- **Data under study**
'''
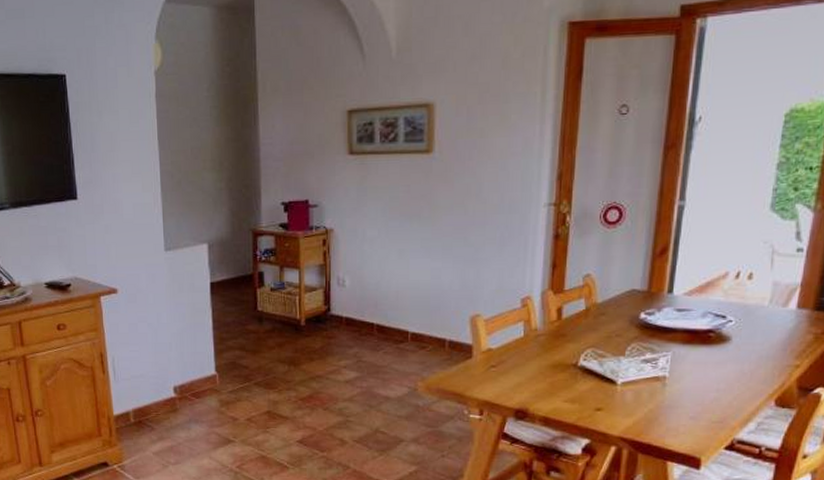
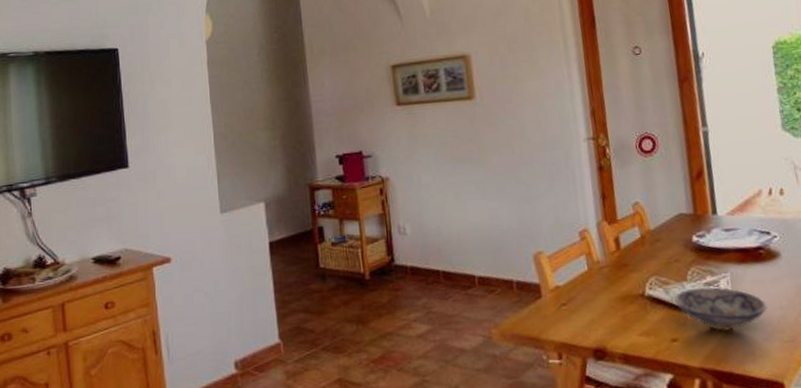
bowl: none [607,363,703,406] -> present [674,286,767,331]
'''
'''
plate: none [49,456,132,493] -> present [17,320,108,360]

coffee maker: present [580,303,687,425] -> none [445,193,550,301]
'''
- **Assignment**
Take the entries above and return only the lines from the one with "plate: none [49,456,132,493]" to the one with "coffee maker: present", both included, unchanged.

- **Written solution**
plate: none [49,456,132,493] -> present [17,320,108,360]

coffee maker: present [580,303,687,425] -> none [445,193,550,301]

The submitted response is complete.